[Action item] Go through the data below and copy each line where the word "moderate" occurs.

[Dataset section]
━━━━━━━━━━━━━━━━━━━━
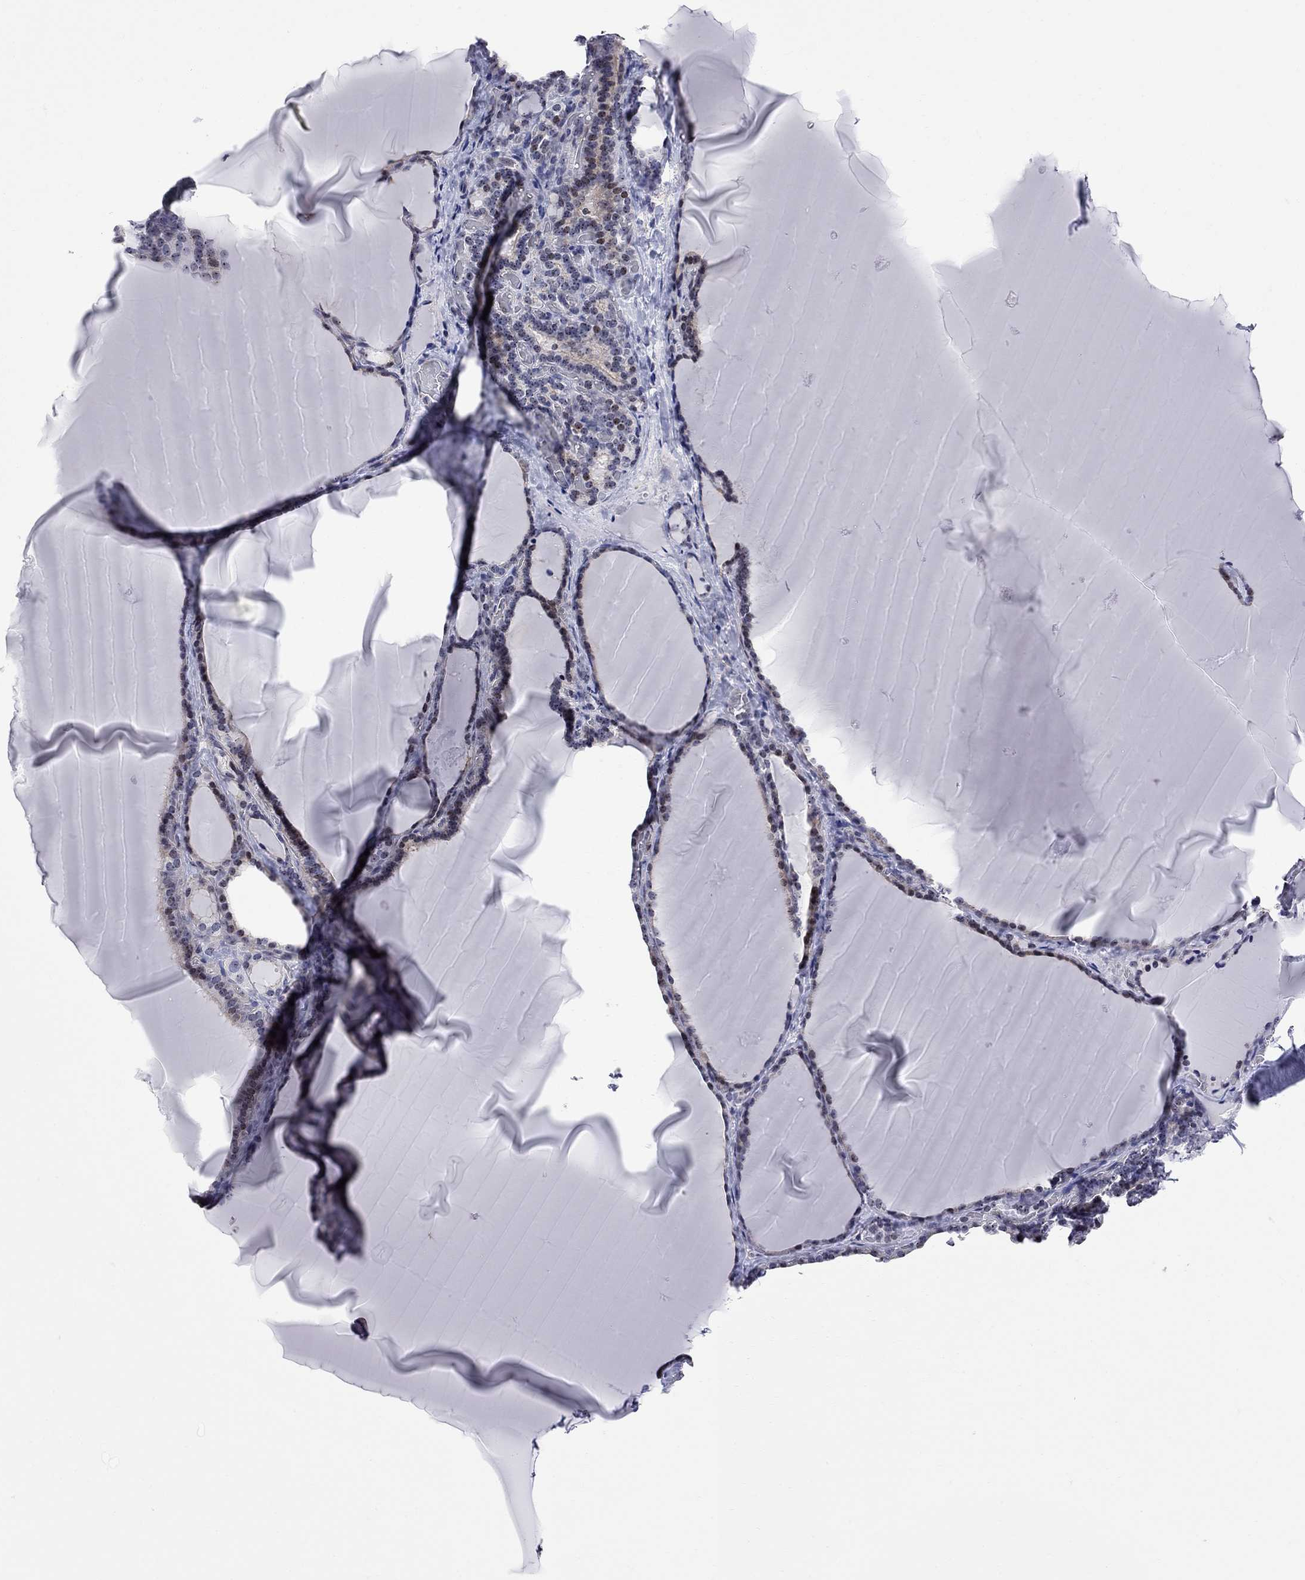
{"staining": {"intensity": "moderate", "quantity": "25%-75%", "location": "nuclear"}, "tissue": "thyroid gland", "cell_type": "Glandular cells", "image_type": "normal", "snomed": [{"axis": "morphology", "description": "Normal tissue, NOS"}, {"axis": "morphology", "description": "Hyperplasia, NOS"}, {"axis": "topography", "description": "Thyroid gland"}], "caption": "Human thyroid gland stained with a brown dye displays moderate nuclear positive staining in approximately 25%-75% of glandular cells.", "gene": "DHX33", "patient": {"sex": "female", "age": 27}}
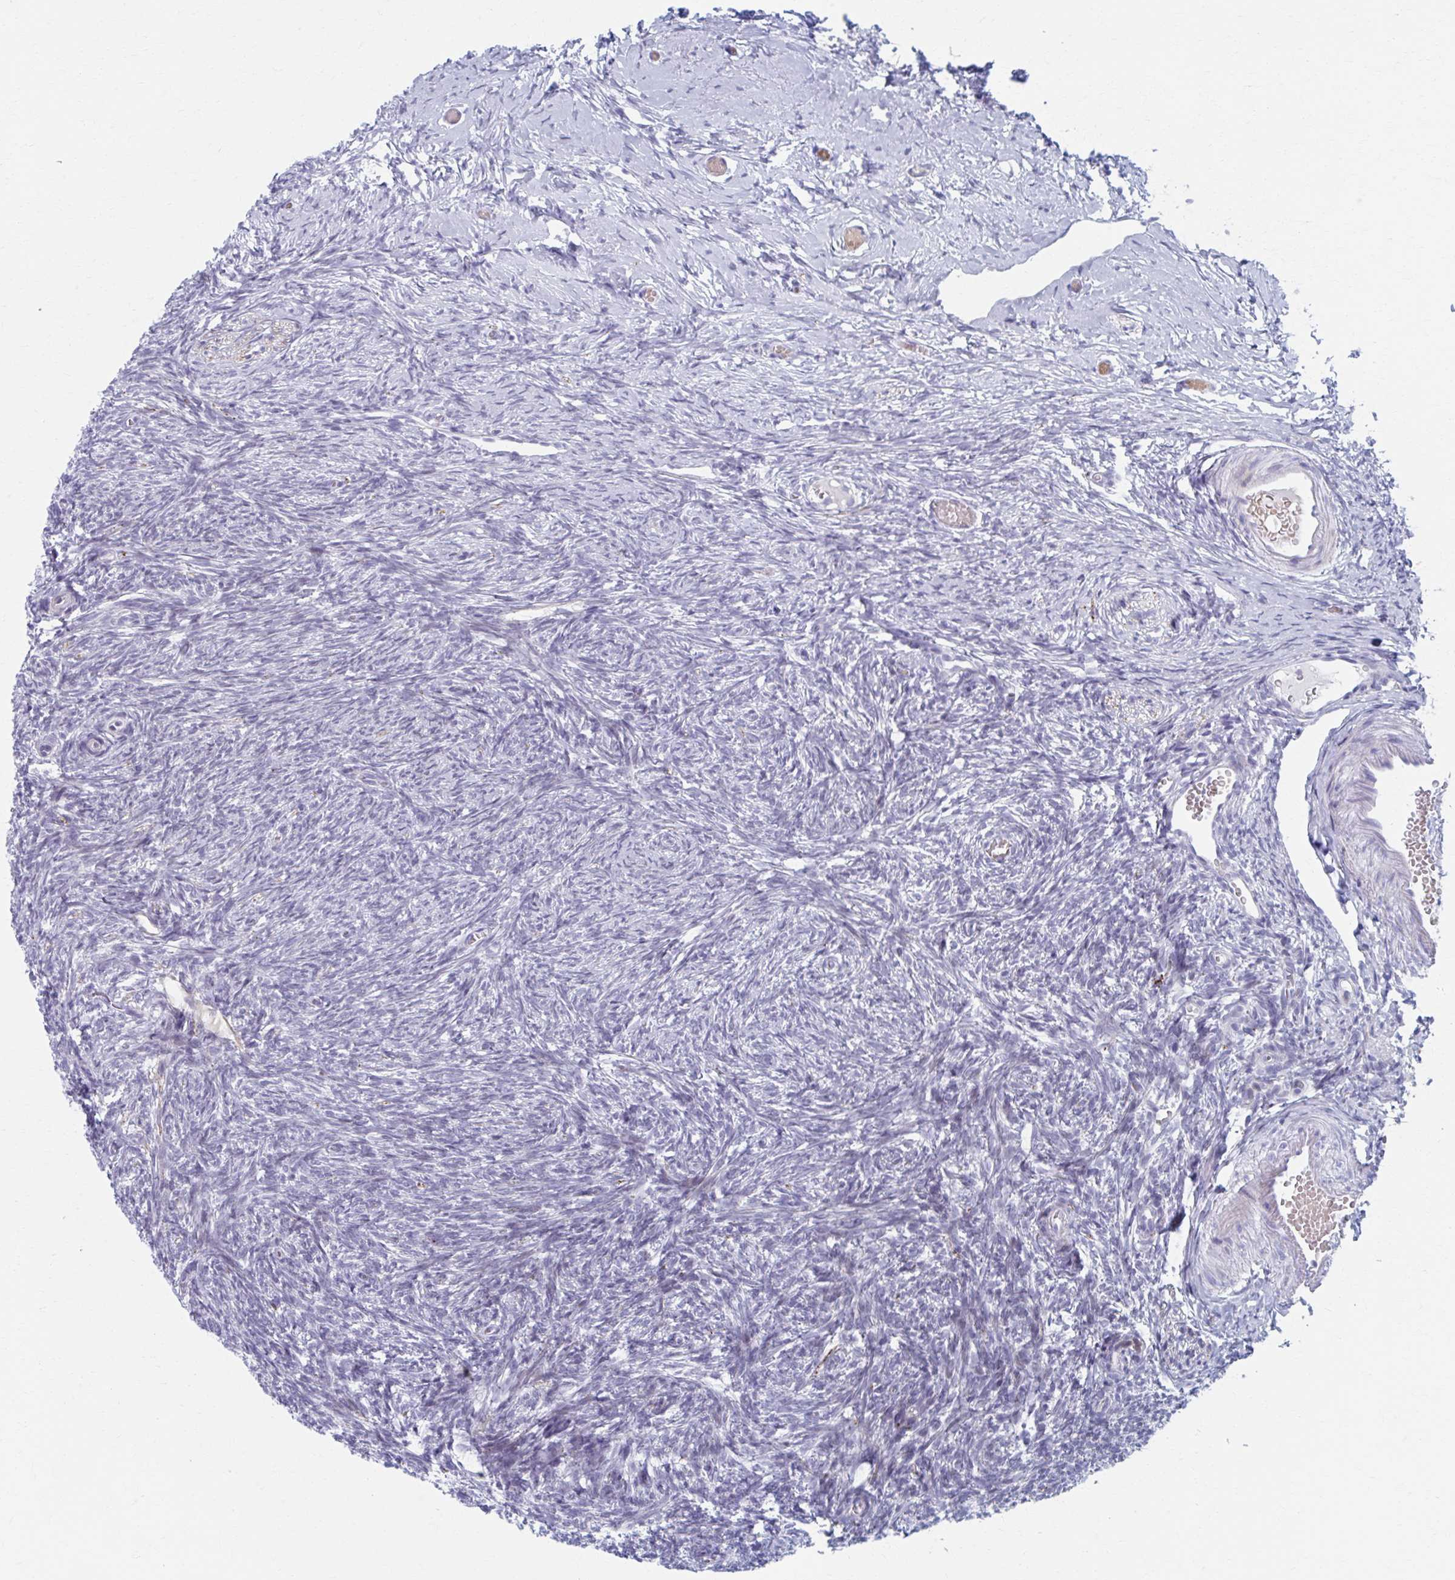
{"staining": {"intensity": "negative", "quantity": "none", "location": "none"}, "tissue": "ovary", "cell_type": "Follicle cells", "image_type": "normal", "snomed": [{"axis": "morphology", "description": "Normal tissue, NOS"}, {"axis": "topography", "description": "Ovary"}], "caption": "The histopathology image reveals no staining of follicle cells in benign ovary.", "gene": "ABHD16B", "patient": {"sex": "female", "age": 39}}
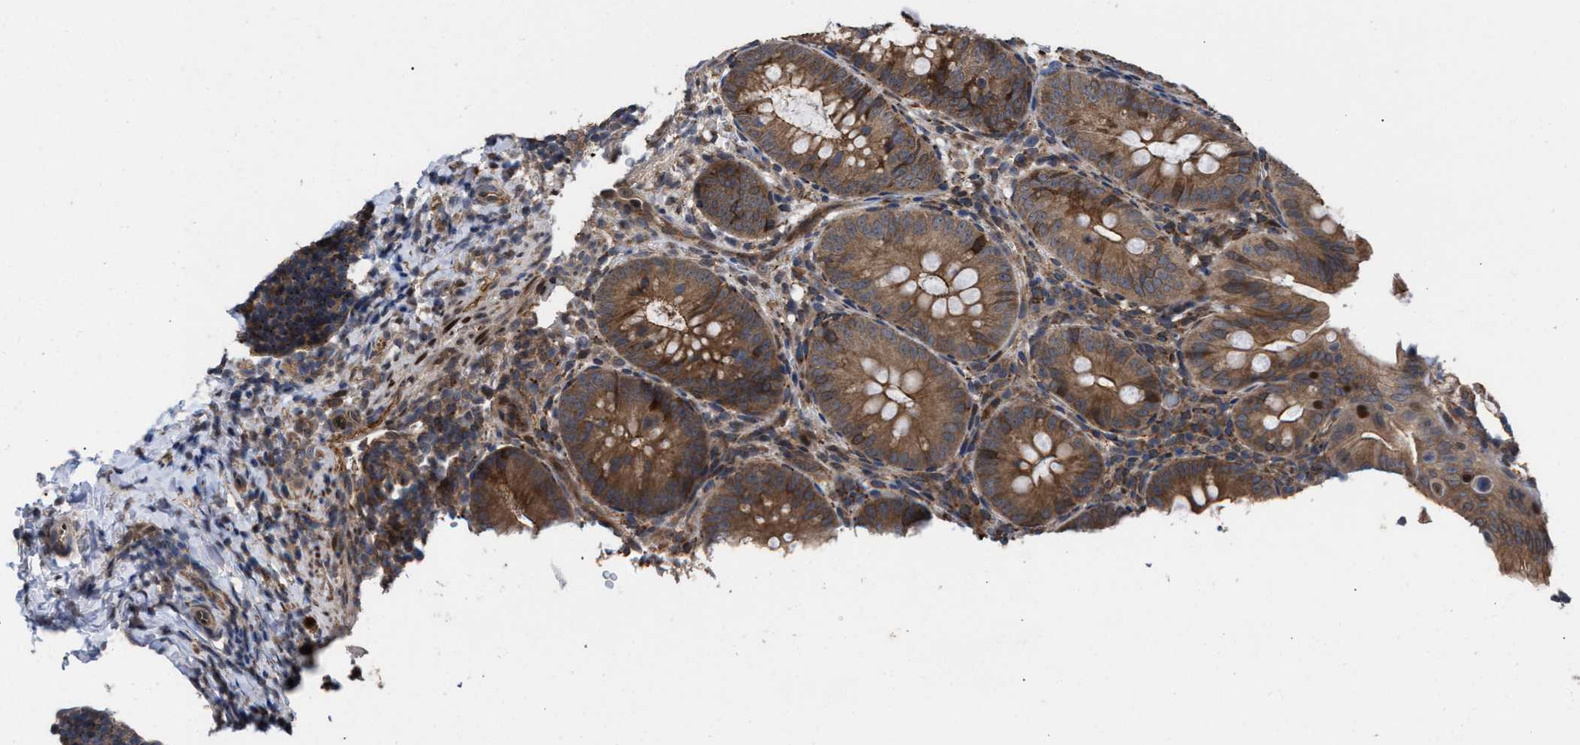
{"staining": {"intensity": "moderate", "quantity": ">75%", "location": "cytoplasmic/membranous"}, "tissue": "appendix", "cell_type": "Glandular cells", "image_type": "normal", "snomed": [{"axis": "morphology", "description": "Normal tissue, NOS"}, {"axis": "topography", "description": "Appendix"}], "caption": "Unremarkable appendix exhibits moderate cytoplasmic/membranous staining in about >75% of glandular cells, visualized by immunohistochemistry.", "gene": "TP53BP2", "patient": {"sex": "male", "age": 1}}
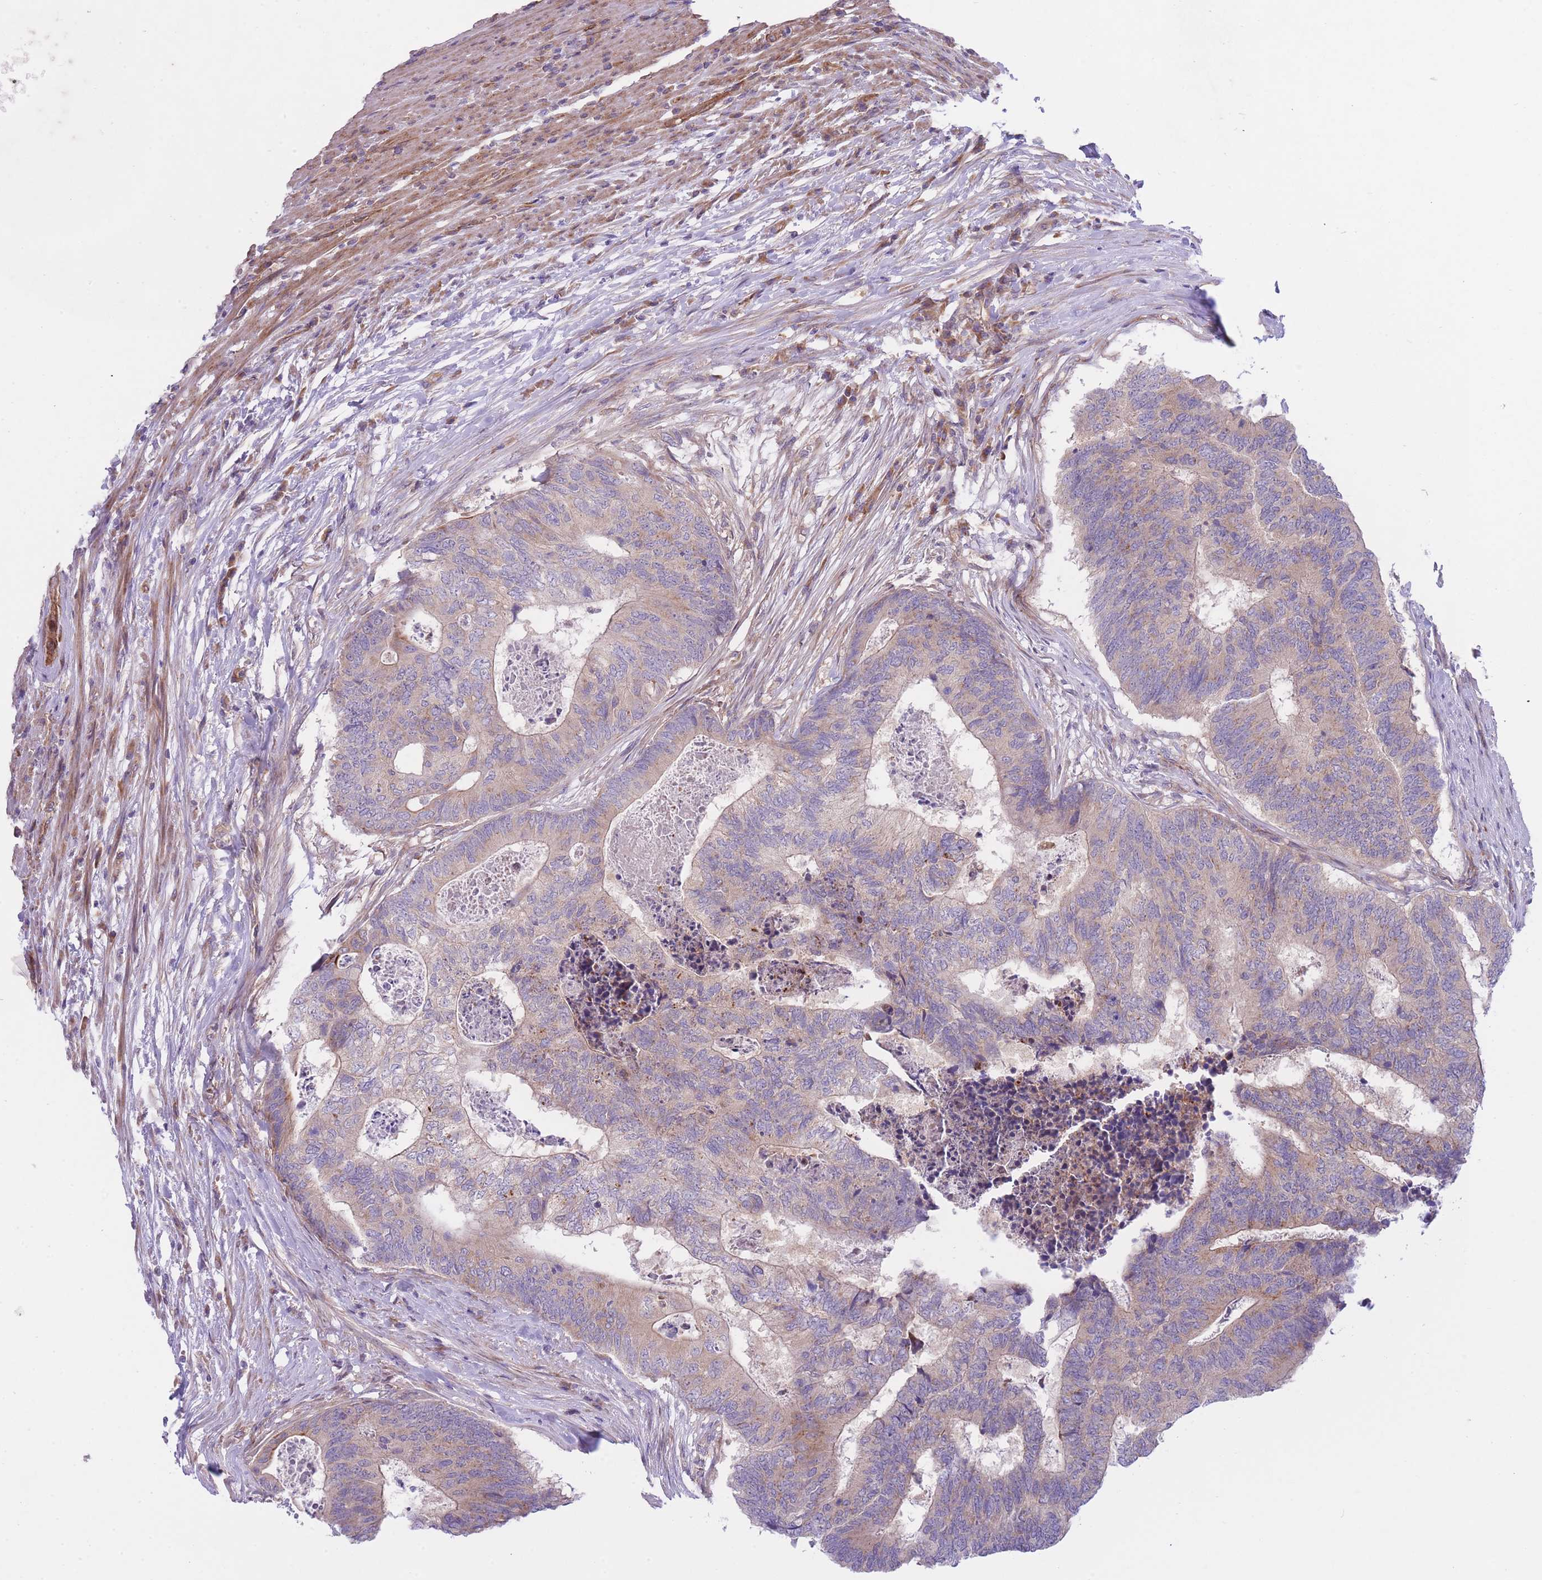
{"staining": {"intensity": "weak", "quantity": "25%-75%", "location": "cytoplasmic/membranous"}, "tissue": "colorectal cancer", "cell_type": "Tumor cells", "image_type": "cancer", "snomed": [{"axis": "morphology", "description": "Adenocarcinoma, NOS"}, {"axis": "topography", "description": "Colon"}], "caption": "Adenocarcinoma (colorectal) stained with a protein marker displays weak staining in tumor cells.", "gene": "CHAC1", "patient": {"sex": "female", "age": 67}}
━━━━━━━━━━━━━━━━━━━━
[Reply to the task]
{"staining": {"intensity": "moderate", "quantity": "25%-75%", "location": "nuclear"}, "tissue": "thyroid gland", "cell_type": "Glandular cells", "image_type": "normal", "snomed": [{"axis": "morphology", "description": "Normal tissue, NOS"}, {"axis": "morphology", "description": "Hyperplasia, NOS"}, {"axis": "topography", "description": "Thyroid gland"}], "caption": "Human thyroid gland stained with a brown dye displays moderate nuclear positive staining in approximately 25%-75% of glandular cells.", "gene": "DHX33", "patient": {"sex": "female", "age": 27}}
{"staining": {"intensity": "moderate", "quantity": ">75%", "location": "cytoplasmic/membranous"}, "tissue": "appendix", "cell_type": "Glandular cells", "image_type": "normal", "snomed": [{"axis": "morphology", "description": "Normal tissue, NOS"}, {"axis": "topography", "description": "Appendix"}], "caption": "Unremarkable appendix exhibits moderate cytoplasmic/membranous staining in about >75% of glandular cells, visualized by immunohistochemistry.", "gene": "TP53BP2", "patient": {"sex": "male", "age": 1}}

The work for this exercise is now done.